Bracewell partner Brett Rector recently examined with Healthcare Risk Management the effect the Supreme Court’s ruling reversing Chevron deference will have on the healthcare industry.
Rector said that the Loper Bright decision affects all federal rulemaking, with a significant impact on healthcare. He noted that Justice Elena Kagan wrote a long dissent in which she offered five examples of regulations in which Chevron deference had been applied over the last four decades. Of those five examples, two of them involved healthcare.

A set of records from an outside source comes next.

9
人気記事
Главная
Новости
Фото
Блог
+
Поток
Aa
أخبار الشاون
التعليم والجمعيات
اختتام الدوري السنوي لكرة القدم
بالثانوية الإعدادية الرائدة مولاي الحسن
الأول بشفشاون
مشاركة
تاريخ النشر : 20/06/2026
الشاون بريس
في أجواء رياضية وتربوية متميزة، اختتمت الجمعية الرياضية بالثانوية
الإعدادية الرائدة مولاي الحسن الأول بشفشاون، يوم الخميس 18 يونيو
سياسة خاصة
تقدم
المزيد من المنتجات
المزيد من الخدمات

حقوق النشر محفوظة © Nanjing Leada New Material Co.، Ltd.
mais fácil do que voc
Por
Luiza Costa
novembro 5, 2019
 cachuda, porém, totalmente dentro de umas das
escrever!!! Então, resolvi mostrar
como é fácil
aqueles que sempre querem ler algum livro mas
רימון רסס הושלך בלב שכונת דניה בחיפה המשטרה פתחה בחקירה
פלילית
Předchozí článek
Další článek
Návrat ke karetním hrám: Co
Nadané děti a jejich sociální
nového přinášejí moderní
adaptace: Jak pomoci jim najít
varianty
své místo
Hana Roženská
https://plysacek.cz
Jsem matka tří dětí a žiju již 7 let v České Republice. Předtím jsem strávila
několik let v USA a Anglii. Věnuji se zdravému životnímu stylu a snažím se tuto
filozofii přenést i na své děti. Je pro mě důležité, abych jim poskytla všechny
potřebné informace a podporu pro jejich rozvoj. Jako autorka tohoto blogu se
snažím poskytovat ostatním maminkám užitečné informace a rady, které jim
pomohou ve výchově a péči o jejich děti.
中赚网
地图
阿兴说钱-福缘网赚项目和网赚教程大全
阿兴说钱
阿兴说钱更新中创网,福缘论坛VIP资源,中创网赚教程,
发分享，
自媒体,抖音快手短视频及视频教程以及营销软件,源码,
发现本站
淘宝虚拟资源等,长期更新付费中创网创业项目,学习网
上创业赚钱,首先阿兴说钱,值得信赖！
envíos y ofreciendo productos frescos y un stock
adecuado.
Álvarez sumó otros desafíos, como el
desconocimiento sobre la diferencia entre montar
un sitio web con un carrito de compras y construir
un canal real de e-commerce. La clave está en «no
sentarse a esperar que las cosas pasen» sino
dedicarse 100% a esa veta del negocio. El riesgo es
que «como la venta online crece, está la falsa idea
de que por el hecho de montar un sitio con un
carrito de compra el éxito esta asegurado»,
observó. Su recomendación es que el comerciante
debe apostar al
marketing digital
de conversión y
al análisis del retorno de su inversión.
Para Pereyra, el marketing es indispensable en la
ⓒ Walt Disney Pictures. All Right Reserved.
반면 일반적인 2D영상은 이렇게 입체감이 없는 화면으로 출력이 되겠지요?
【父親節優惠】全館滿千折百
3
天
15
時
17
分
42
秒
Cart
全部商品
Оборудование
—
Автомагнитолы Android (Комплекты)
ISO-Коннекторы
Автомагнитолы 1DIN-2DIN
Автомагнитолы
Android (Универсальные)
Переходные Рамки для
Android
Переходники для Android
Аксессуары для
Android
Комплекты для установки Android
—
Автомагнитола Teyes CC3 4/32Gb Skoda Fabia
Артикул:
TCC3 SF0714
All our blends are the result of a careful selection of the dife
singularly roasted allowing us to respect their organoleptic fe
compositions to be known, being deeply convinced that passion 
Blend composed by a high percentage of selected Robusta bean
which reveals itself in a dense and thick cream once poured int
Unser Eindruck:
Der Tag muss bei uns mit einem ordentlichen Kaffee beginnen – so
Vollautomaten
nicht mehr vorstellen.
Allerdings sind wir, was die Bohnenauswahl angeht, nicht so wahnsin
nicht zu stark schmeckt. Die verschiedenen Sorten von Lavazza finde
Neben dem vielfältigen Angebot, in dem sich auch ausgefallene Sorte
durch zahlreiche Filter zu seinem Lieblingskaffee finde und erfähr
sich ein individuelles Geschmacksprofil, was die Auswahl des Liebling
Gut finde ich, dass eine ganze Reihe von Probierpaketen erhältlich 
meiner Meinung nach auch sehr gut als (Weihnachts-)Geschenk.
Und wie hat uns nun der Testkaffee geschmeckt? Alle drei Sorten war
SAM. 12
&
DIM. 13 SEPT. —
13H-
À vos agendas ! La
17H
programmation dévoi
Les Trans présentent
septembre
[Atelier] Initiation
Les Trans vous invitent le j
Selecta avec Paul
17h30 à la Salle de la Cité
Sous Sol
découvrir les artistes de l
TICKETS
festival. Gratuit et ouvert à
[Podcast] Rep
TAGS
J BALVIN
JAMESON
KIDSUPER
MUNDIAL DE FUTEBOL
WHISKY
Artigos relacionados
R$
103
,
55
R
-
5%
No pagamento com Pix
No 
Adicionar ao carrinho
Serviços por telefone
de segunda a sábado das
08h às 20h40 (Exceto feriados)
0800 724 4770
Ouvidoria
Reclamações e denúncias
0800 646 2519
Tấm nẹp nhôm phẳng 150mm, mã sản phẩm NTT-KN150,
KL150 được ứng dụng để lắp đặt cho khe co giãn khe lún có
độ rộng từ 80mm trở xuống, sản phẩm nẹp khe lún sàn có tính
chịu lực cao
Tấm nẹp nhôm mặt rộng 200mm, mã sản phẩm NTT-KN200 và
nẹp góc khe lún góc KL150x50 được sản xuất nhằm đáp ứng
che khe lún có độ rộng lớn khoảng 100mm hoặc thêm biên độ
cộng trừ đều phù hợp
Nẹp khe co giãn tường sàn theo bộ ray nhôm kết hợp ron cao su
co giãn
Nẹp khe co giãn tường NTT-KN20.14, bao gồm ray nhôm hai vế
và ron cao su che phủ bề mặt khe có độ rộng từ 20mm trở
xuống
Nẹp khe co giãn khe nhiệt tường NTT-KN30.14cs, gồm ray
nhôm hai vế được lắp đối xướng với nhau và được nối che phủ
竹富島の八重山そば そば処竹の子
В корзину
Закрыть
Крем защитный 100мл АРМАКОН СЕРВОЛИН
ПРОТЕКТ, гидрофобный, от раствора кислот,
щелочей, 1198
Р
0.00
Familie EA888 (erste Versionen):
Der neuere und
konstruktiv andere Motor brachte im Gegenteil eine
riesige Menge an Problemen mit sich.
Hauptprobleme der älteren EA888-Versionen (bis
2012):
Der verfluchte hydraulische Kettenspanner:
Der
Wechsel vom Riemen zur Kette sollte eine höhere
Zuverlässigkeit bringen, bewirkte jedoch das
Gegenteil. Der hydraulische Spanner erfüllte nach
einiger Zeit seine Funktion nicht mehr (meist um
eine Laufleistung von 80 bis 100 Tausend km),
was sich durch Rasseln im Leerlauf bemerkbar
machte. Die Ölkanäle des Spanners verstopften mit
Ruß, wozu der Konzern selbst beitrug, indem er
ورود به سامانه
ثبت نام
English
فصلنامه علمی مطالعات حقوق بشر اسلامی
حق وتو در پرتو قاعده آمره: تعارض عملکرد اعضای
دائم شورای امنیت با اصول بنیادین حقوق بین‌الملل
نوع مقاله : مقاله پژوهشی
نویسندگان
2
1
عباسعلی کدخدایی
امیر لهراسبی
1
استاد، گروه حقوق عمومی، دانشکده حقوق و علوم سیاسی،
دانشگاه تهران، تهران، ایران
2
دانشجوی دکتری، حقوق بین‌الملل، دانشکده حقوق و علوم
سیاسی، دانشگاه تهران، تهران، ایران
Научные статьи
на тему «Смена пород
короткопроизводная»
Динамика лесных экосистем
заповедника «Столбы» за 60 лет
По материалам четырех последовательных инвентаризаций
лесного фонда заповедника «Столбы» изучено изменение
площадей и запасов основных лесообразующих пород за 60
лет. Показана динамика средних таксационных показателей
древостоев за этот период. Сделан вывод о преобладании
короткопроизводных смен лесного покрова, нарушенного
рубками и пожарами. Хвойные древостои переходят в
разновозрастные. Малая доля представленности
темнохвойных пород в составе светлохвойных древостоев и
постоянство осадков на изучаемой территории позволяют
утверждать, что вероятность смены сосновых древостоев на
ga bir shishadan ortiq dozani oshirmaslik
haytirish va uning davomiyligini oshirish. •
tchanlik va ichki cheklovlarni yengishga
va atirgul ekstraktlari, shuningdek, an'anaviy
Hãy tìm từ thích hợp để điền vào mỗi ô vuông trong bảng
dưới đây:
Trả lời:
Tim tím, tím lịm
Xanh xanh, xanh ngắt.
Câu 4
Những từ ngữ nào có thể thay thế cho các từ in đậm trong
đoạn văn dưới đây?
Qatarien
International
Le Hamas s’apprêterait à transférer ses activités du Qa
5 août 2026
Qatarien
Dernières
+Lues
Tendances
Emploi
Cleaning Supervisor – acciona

“[One of] the two examples she offered was a particular reimbursement program under Medicare having to do with how differences in hospital wage levels were analyzed by geographic area. And then she also pointed to an FDA rule regulating biological products,” Rector said. “The dissent identified examples of what Chevron’s overruling would do, and almost 50 percent of them were healthcare. That just shows you how important it is.”
Rector suggested that healthcare organizations should consider the Supreme Court ruling when contesting federal rule compliance.
“Healthcare entities need to take a hard look at potential challenges to new rules and regulations. Under the old Chevron regime, the chances of succeeding with litigation were often lower because there was a thumb on the scale in favor of agency interpretation in many instances,” he said. “Now, under Loper Bright, that thumb is off the scale. Where, in past cases, a healthcare entity may not have elected to pursue litigation because they didn’t think they would succeed, now there needs to be a rethinking among healthcare entities about what litigation is worth pursuing.”